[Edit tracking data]

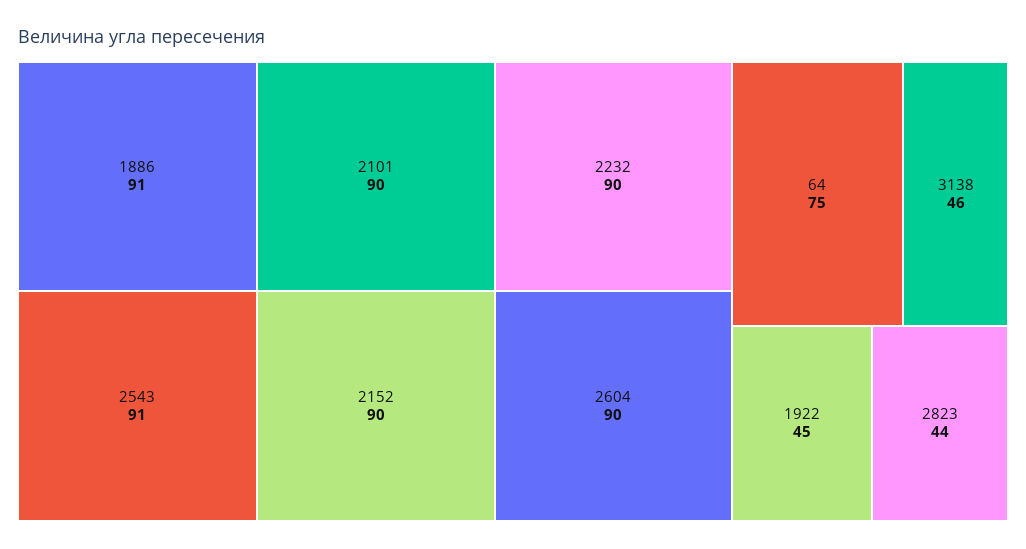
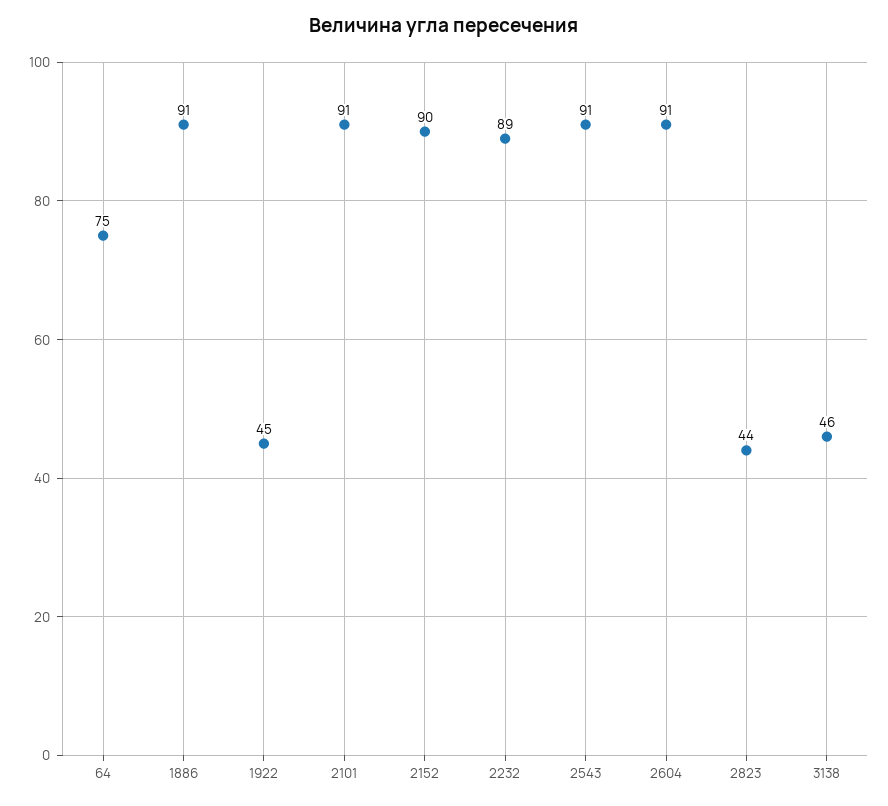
  {
    "1886": 91,
    "2543": 91,
-   "2101": 90,
+   "2101": 91,
    "2152": 90,
-   "2232": 90,
+   "2232": 89,
-   "2604": 90,
+   "2604": 91,
    "64": 75,
    "3138": 46,
    "1922": 45,
    "2823": 44
  }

● Assigned task
The records above must be repeated exactly, minus their pictures.

● Exercise answer
  {
    "1886": 91,
    "2543": 91,
-   "2101": 90,
+   "2101": 91,
    "2152": 90,
-   "2232": 90,
+   "2232": 89,
-   "2604": 90,
+   "2604": 91,
    "64": 75,
    "3138": 46,
    "1922": 45,
    "2823": 44
  }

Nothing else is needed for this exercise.